Ainsi au Québec, on aime bien rappeler qu’on a mieux résisté à la récession qu’ailleurs en Amérique du Nord, mais il reste qu’au total, on anticipe à 40 000 le nombre d’emplois perdus pour l’ensemble de l’année 2009. En plus, des emplois industriels bien rémunérés, souvent à temps complet, ont disparu et ont fait place à des emplois moins payants, à temps partiel, dans les services. Pour conserver leur emploi, plusieurs ont dû accepter une réduction de leurs heures de travail ou consentir des concessions salariales. De nombreux retraités ont vu leurs économies fondre avec la crise ou leur rente être réduite. On savait que la pauvreté avait changé de visage au fil des années, n’étant plus le lot des seuls bénéficiaires du «bien-être social». Voilà qu’avec l’actuelle crise économique, la pauvreté s’est « démocratisée ». Personne n’en est aujourd’hui à l’abri!
Aux pressions à la baisse qui pèsent sur les revenus des plus fragiles, se sont ajoutées des hausses importantes de coûts pour l’alimentation et le logement, deux postes essentiels dans les dépenses des ménages. Pas étonnant dans ces conditions que les banques alimentaires voient à la fois augmenter et se modifier leur clientèle, de plus en plus constituée de familles avec revenus d’emplois, mais qui sont insuffisants pour couvrir leurs besoins de base.
On s’attendrait de nos gouvernements qu’ils redistribuent équitablement la richesse par le biais de la fiscalité et de ses différents programmes.

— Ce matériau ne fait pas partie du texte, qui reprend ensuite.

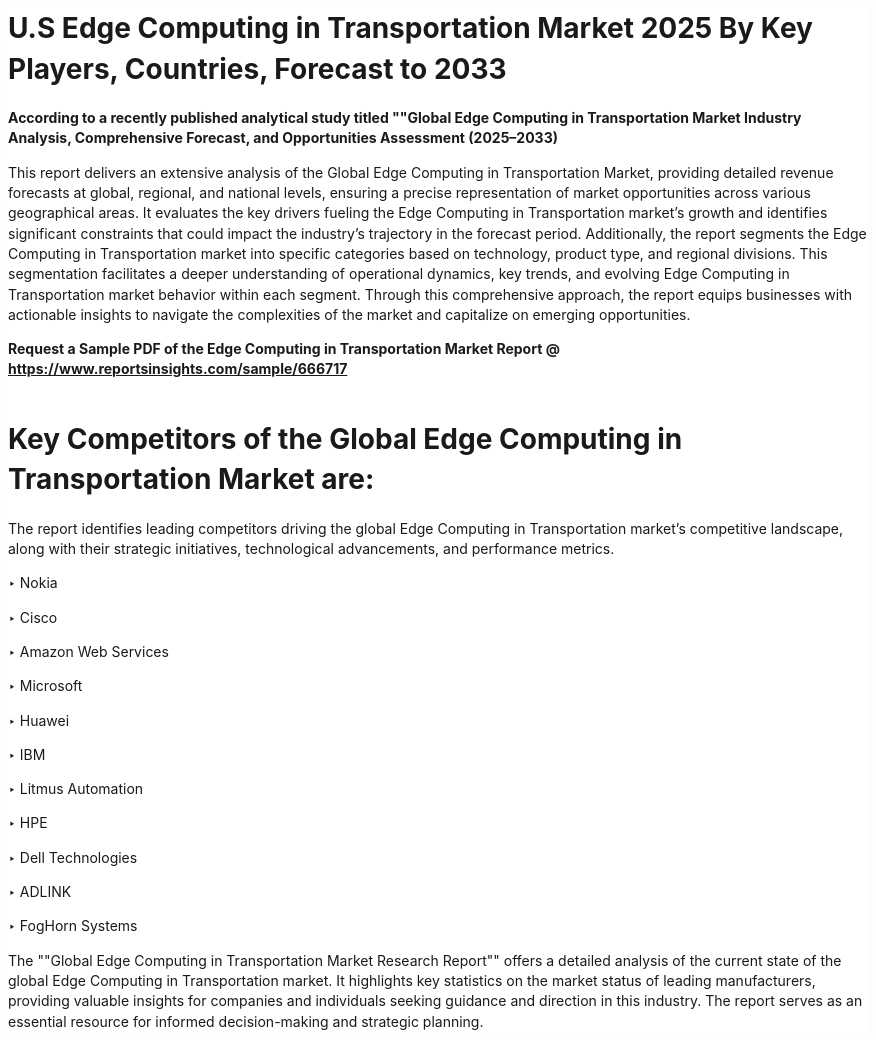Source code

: # U.S Edge Computing in Transportation Market 2025 By Key Players, Countries, Forecast to 2033

<strong>According to a recently published analytical study titled ""Global Edge Computing in Transportation Market Industry Analysis, Comprehensive Forecast, and Opportunities Assessment (2025–2033)</strong>

 This report delivers an extensive analysis of the Global Edge Computing in Transportation Market, providing detailed revenue forecasts at global, regional, and national levels, ensuring a precise representation of market opportunities across various geographical areas. It evaluates the key drivers fueling the Edge Computing in Transportation market’s growth and identifies significant constraints that could impact the industry’s trajectory in the forecast period. Additionally, the report segments the Edge Computing in Transportation market into specific categories based on technology, product type, and regional divisions. This segmentation facilitates a deeper understanding of operational dynamics, key trends, and evolving Edge Computing in Transportation market behavior within each segment. Through this comprehensive approach, the report equips businesses with actionable insights to navigate the complexities of the market and capitalize on emerging opportunities.

<strong>Request a Sample PDF of the Edge Computing in Transportation Market Report </strong><strong>@<a href=https://www.reportsinsights.com/sample/666717> https://www.reportsinsights.com/sample/666717</a></strong></font>

# <strong>Key Competitors of the Global Edge Computing in Transportation Market are:</strong>

The report identifies leading competitors driving the global Edge Computing in Transportation market’s competitive landscape, along with their strategic initiatives, technological advancements, and performance metrics.

‣ Nokia

‣ Cisco

‣ Amazon Web Services

‣ Microsoft

‣ Huawei

‣ IBM

‣ Litmus Automation

‣ HPE

‣ Dell Technologies

‣ ADLINK

‣ FogHorn Systems

The ""Global Edge Computing in Transportation Market Research Report"" offers a detailed analysis of the current state of the global Edge Computing in Transportation market. It highlights key statistics on the market status of leading manufacturers, providing valuable insights for companies and individuals seeking guidance and direction in this industry. The report serves as an essential resource for informed decision-making and strategic planning.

Mais avec la récession économique, aussi bien Québec qu’Ottawa se sont d’abord portés à la rescousse des entreprises pour les empêcher de sombrer, mais aussi avec l’espoir qu’elles contribueraient à relancer l’économie. L’augmentation des dépenses d’État pour contrer l’impact de la récession et la baisse des revenus gouvernementaux, due à cette même récession, ont eu comme résultat prévisible des déficits et un endettement accru des gouvernements.
Pour assainir les finances publiques, nos dirigeants politiques vont, selon toute vraisemblance, inviter les contribuables à « passer à la caisse ». Une vaste mise en scène se prépare pour nous « convaincre » de l’absolue nécessité de réduire les dépenses publiques, donc les services publics, et de hausser les taxes et les tarifs de ces mêmes services. Autant de mesures particulièrement difficiles à encaisser par les gens qui n’ont pas des revenus élevés.
Pourtant, en des temps plus prospères, ces mêmes gouvernements se sont empressés de baisser les impôts des entreprises et des particuliers, des mesures qui profitent peu aux gens moins favorisés. Autrement dit, en période de prospérité, ce sont surtout les mieux nantis qui en ont profité et en période de difficulté, on refile une grande partie de la facture à ceux qui sont moins favorisés.
Au troisième trimestre de cette année, les bénéfices d’exploitation des entreprises canadiennes atteignaient 54,1 milliards de dollars (G$), une hausse de 7,9% par rapport au trimestre précédent. Dans les milieux financiers, on renoue sans gêne avec les plantureux bonis. Si la sortie de crise, qui se pointe à l’horizon, risque de signifier «business as usual» pour les plus favorisés, celle-ci a toutes les chances d’être virtuelle pour les moins favorisés, de plus en plus nombreux d’ailleurs.
À défaut d’une indignation viscérale collective à l’égard de l’injustice et de la misère sociale, la pauvreté a un bel avenir devant elle.